A look at the municipal budget process

Municipalities all across B.C. are working on finalizing their 2017 budgets. We take a look at the process.

  • Apr. 7, 2017 8:00 p.m.
A look at the municipal budget process

By Betsy Kline

Municipalities all across the province, including Rossland, are busy working on finalizing their 2017 budgets. All of the plans, meetings, debates and calculations leading up to a finalized budget can be a bit overwhelming.

So just how does the municipal budget process work anyway?

First of all, it is important to understand that cities pass five-year financial plans, meaning that they have essentially approved a budget for the next five years. This is what allows local governments to keep functioning during the early months of the year before the next budget is passed. Expenses for everything from paying utility bills and employee’s wages to purifying our water must still be paid prior to the passing of a new budget. By the time the budget is finally passed, more than one-third of the fiscal year has typically already transpired.

It is also one of the reasons that new expenses can be approved for the current year prior to the approval of that year’s final budget.

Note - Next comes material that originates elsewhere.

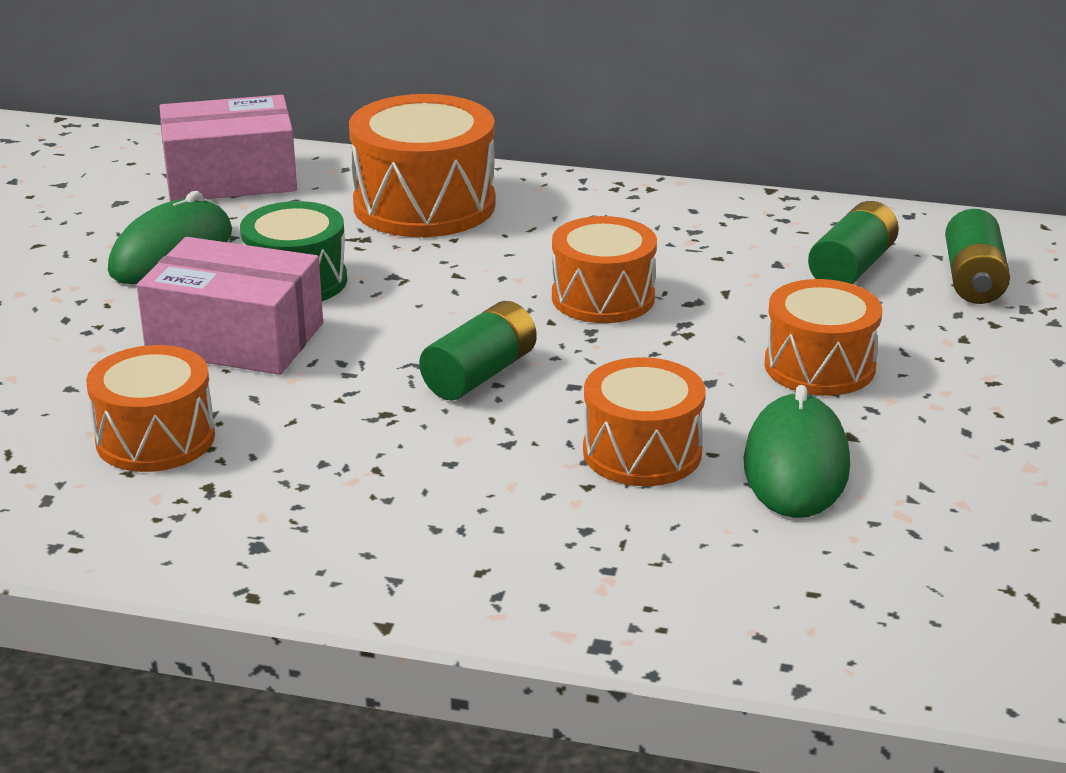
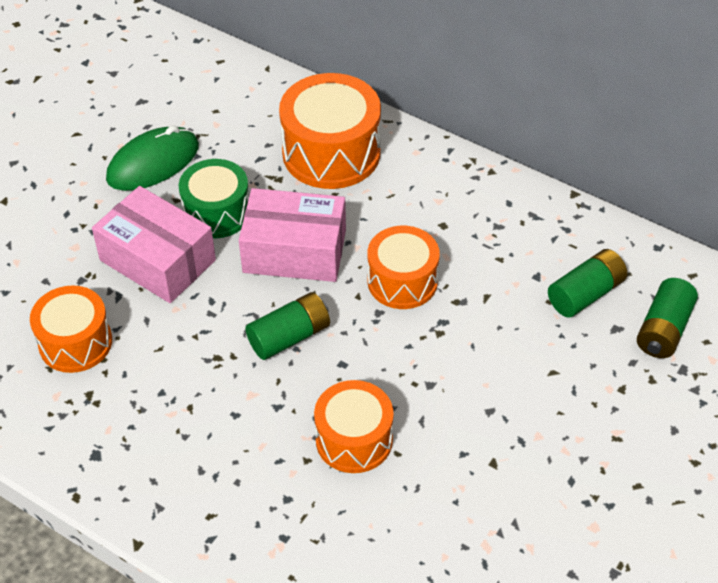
camera: 20 degrees right, 20 degrees up
(230, 178) = (220, 92): pink box -> pink box (294, 251)
(796, 465) = (443, 480): green mouse -> none
(819, 366) = (508, 390): orange drum -> none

Items planned for in the previous year’s budget, but not yet completed, will often come forward before council for approval during those interim months. Councils may also approve other expenditures for things that must be decided on before the budget is passed.

Included in the budget is a five-year capital plan that sets out plans for capital projects. Capital projects often span more than one fiscal year.

Section 165 of the Community Charter states that municipalities “must have a financial plan that is adopted annually, by bylaw, before the annual property tax bylaw is adopted.” The property tax bylaw must be passed by May 15. But it also states that “the financial plan may be amended by bylaw at any time,” giving cities the opportunity to take advantage of opportunities that may present themselves during the year or to make adjustments due to unforeseen circumstances.

Staff prepares reports, strategic planning sessions are held, the finance committee meets, and eventually a budget is hashed out. A draft budget is then usually presented at a city council meeting, and eventually undergoes public consultation.

Section 166 of the Community Charter states: “A council must undertake a process of public consultation regarding the proposed financial plan before it is adopted.” Procedural rules are such that the first two readings of the budget bylaw must be passed before public consultations can take place.

It then returns to council again for a third reading and if it passes, it will then come before council again at the next meeting for adoption.